*** Opening of Data section ***

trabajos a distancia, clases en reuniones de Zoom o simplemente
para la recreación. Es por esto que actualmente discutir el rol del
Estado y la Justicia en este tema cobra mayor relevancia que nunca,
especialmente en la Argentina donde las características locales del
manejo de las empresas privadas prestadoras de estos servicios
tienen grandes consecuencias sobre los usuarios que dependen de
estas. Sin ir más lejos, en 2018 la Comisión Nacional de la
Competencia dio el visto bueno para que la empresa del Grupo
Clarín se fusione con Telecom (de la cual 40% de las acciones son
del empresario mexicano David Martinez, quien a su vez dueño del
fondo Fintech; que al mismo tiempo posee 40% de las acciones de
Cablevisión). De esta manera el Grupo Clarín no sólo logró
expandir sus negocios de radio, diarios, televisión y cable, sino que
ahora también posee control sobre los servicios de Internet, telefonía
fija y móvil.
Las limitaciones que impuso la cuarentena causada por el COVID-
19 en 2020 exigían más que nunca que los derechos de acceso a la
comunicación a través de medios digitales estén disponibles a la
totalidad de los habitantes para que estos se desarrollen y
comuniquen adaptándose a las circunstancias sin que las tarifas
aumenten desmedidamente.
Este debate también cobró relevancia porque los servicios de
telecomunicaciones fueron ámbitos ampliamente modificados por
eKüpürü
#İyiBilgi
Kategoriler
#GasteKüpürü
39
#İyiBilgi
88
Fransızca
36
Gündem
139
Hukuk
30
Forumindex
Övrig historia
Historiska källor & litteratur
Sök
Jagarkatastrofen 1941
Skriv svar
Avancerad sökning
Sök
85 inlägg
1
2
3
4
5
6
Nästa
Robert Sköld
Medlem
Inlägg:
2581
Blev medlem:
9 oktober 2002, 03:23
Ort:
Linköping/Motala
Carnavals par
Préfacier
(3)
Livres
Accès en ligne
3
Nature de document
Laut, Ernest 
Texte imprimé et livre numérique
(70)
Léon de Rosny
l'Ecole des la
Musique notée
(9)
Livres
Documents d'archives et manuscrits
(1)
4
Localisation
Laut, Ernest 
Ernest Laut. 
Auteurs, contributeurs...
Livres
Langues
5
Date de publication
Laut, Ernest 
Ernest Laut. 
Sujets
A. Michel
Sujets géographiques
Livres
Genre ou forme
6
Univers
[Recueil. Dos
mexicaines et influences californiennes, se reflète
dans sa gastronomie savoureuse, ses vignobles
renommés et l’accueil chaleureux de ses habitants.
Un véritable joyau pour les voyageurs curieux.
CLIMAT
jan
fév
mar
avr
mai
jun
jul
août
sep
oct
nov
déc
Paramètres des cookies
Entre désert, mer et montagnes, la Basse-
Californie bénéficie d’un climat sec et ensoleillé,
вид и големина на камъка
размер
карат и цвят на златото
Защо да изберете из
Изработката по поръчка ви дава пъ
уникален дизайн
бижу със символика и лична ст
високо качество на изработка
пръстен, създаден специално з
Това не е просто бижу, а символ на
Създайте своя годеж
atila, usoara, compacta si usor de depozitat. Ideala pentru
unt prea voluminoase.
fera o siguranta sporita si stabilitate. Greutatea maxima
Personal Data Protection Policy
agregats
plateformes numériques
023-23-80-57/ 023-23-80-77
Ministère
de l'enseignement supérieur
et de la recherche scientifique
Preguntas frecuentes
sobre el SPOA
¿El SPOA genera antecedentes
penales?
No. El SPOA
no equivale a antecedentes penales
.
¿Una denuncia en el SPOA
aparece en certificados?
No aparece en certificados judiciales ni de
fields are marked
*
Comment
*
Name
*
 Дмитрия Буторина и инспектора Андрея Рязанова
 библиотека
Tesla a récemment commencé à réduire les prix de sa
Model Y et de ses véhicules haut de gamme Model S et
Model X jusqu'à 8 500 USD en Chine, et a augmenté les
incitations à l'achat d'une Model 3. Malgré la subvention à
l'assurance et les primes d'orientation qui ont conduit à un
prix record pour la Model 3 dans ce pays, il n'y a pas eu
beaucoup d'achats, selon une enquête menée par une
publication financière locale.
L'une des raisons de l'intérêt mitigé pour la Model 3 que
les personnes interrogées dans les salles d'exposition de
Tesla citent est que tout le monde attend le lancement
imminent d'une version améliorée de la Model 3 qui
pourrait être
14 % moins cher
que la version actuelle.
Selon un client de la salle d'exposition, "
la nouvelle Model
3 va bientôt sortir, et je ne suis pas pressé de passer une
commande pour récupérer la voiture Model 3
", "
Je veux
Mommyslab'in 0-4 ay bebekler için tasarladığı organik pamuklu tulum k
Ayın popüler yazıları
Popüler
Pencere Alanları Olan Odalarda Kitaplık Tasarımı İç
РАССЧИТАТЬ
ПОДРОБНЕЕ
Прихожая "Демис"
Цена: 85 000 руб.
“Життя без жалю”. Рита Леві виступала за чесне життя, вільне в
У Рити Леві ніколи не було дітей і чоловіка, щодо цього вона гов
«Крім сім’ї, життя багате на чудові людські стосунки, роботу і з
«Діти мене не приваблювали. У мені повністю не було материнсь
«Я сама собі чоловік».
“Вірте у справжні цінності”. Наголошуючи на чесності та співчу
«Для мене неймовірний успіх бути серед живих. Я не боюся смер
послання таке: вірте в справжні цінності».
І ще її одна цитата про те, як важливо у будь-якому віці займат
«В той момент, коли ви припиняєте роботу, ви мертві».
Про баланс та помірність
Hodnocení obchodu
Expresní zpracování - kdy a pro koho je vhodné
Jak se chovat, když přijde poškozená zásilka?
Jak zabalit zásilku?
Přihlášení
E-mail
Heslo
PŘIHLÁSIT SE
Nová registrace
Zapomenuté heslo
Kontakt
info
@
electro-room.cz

*** Close of Data section ***

Activity -
The lines from the first of the entries through the line holding "[Recueil. Dos" are to be restated word for word, and no others.

Completed exercise -
trabajos a distancia, clases en reuniones de Zoom o simplemente
para la recreación. Es por esto que actualmente discutir el rol del
Estado y la Justicia en este tema cobra mayor relevancia que nunca,
especialmente en la Argentina donde las características locales del
manejo de las empresas privadas prestadoras de estos servicios
tienen grandes consecuencias sobre los usuarios que dependen de
estas. Sin ir más lejos, en 2018 la Comisión Nacional de la
Competencia dio el visto bueno para que la empresa del Grupo
Clarín se fusione con Telecom (de la cual 40% de las acciones son
del empresario mexicano David Martinez, quien a su vez dueño del
fondo Fintech; que al mismo tiempo posee 40% de las acciones de
Cablevisión). De esta manera el Grupo Clarín no sólo logró
expandir sus negocios de radio, diarios, televisión y cable, sino que
ahora también posee control sobre los servicios de Internet, telefonía
fija y móvil.
Las limitaciones que impuso la cuarentena causada por el COVID-
19 en 2020 exigían más que nunca que los derechos de acceso a la
comunicación a través de medios digitales estén disponibles a la
totalidad de los habitantes para que estos se desarrollen y
comuniquen adaptándose a las circunstancias sin que las tarifas
aumenten desmedidamente.
Este debate también cobró relevancia porque los servicios de
telecomunicaciones fueron ámbitos ampliamente modificados por
eKüpürü
#İyiBilgi
Kategoriler
#GasteKüpürü
39
#İyiBilgi
88
Fransızca
36
Gündem
139
Hukuk
30
Forumindex
Övrig historia
Historiska källor & litteratur
Sök
Jagarkatastrofen 1941
Skriv svar
Avancerad sökning
Sök
85 inlägg
1
2
3
4
5
6
Nästa
Robert Sköld
Medlem
Inlägg:
2581
Blev medlem:
9 oktober 2002, 03:23
Ort:
Linköping/Motala
Carnavals par
Préfacier
(3)
Livres
Accès en ligne
3
Nature de document
Laut, Ernest 
Texte imprimé et livre numérique
(70)
Léon de Rosny
l'Ecole des la
Musique notée
(9)
Livres
Documents d'archives et manuscrits
(1)
4
Localisation
Laut, Ernest 
Ernest Laut. 
Auteurs, contributeurs...
Livres
Langues
5
Date de publication
Laut, Ernest 
Ernest Laut. 
Sujets
A. Michel
Sujets géographiques
Livres
Genre ou forme
6
Univers
[Recueil. Dos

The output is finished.